Soledad O’ Brien interviewed Rex Sinquefield on Real Sports with Bryant Gumbel about his childhood, financial success and the vision which created the Saint Louis Chess Campus. Rex is best known to US Chess members as the confident and jovial founder of the Saint Louis Chess Club with his wife Dr. Jeanne Sinquefield. The HBO segment showed a more vulnerable side of Rex.
Award winning interviewer Soledad O’ Brien succeeded in going deeper, both in getting Rex to pinpoint an approximate number of millions devoted to chess so far, and on his childhood. She told US Chess
I think the hardest thing about interviewing Rex was to get him to talk about his childhood. He had a very dramatic childhood from having 15 surgeries for his cleft palate to living in an orphanage. I talked to him about being dropped off by his mother with his little brother.
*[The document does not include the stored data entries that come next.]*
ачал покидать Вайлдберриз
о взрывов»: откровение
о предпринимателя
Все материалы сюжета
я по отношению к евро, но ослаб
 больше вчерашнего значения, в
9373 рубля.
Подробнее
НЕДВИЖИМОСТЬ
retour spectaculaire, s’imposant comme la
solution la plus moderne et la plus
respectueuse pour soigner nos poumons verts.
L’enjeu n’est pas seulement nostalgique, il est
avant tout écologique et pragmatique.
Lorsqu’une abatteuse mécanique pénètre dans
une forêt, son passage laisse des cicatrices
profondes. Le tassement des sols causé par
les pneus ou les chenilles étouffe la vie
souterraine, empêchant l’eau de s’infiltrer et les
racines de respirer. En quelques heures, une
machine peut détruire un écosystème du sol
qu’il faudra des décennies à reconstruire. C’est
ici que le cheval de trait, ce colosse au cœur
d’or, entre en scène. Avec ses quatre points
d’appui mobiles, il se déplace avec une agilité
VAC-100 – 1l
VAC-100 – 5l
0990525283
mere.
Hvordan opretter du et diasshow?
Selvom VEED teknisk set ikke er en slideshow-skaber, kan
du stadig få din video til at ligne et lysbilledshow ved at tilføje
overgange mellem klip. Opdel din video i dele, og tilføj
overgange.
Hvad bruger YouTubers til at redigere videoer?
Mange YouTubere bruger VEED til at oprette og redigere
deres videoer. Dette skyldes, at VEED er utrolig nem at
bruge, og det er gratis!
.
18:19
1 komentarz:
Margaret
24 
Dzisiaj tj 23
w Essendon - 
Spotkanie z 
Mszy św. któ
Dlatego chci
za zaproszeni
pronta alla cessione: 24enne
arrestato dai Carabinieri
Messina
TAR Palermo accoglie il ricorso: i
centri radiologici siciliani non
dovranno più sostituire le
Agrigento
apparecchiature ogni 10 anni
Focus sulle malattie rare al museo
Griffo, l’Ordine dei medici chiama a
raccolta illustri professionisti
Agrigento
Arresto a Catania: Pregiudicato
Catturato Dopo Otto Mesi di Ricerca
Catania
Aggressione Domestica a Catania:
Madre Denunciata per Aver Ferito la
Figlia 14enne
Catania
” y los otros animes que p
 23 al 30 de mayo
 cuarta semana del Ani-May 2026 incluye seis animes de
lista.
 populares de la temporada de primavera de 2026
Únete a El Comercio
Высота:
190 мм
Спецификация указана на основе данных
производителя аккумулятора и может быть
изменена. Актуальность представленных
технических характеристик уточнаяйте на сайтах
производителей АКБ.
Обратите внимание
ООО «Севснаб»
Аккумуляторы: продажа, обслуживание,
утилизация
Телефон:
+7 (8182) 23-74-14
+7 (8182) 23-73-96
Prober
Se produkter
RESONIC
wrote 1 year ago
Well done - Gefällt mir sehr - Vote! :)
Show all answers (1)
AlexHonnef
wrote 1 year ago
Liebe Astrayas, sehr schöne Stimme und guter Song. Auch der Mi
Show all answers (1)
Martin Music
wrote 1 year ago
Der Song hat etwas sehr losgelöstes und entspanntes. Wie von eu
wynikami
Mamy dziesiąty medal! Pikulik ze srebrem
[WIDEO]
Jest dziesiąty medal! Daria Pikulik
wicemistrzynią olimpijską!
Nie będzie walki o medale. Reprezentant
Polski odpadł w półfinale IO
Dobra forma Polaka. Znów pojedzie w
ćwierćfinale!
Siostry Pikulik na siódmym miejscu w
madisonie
It’s a very Oliver-Twisty type childhood and yet as we would walk around Saint Vincent’s, he really loved being raised in the orphanage, he loved the other kids, he loved the nuns. And also he didn’t see it as such a dramatic part of his life, He thinks of it in a very matter of fact way. I didn’t see it as matter of fact of all. And that was the most surprising to me about him: he came from humble beginnings but doesn’t feel phased by it at all.
Rex himself enjoyed popcorn over the segment, which he viewed alongside friends and Saint Louis Chess Club employees on the HBO premiere on Tuesday, October 23rd.
I was also there, as the timing conveniently coincided with a Saint Louis Chess Club and World Chess Hall of Fame board meeting. As Rex’s chess coach, it was fun to watch the piece in the chess capital as we witness a greater National chess awareness and gear up for the Caruana-Carlsen match starting on November 9th.
World Championship candidate Fabiano Caruana was also interviewed in his Saint Louis home for the piece. O’ Brien described Caruana as a “nice young man who is doing something extraordinary.” Soledad told me that she is definitely on #TeamFabi and will be cheering him on fervently in November.
I don’t know who’s going to win but I know who I’m rooting for. I love to root for the home team. I root for the Giants, sometimes we struggle, I root for the Knicks and sometimes we *really* struggle, and I root for Team USA all the time. At the end of the day, you get to the core question: can it happen, will Caruana be able to overtake the #1 player? I think it can.
O’ Brien was also blown away by the chess culture that the Sinquefields have built in Saint Louis. “I wouldn’t have thought of Saint Louis as the Ground Zero of chess in America. All the effort Rex has put into it and how popular it is among the school children is really getting people to love the game of chess.”
Soledad’s first exposure to chess was years before this segment, when she supported chess expert, Stanford grad and Brooklyn Castle star Rochelle Ballantyne, via her PoweHERful foundation. Through her work with Rochelle, Soledad also met Grandmaster Maurice Ashley, who was also featured in the HBO segment.
I was able to play in other (major) tournaments and afford coaching because of the support of Soledad O’Brien, Brad Raymond, and their foundation, the Starfish (now PoweHERful) Foundation. (I thank) Soledad O’Brien for not only her financial support but her emotional support as well. She goes above and beyond for all her mentees and I’m truly grateful for all that she does and will continue to do to further support low-income women.
From her experiences with Rochelle and the Saint Louis Chess Club, it seems that O’ Brien is firmly convinced. She spoke powerfully about how chess can offer an equal playing field regardless of background or access to expensive equipment.
The cost of entry is not high. I carry around a little chess now (that I bought at Q Boutique) and play with my (four) kids. Anybody can play, anybody can pick up a chess set and start. Chess should be everywhere. A lot of sports you have to be very tall, or have a lot of gear or equipment, or have access to a golf course. It’s an amazing opportunity to just carry a chess set and find someone to play with.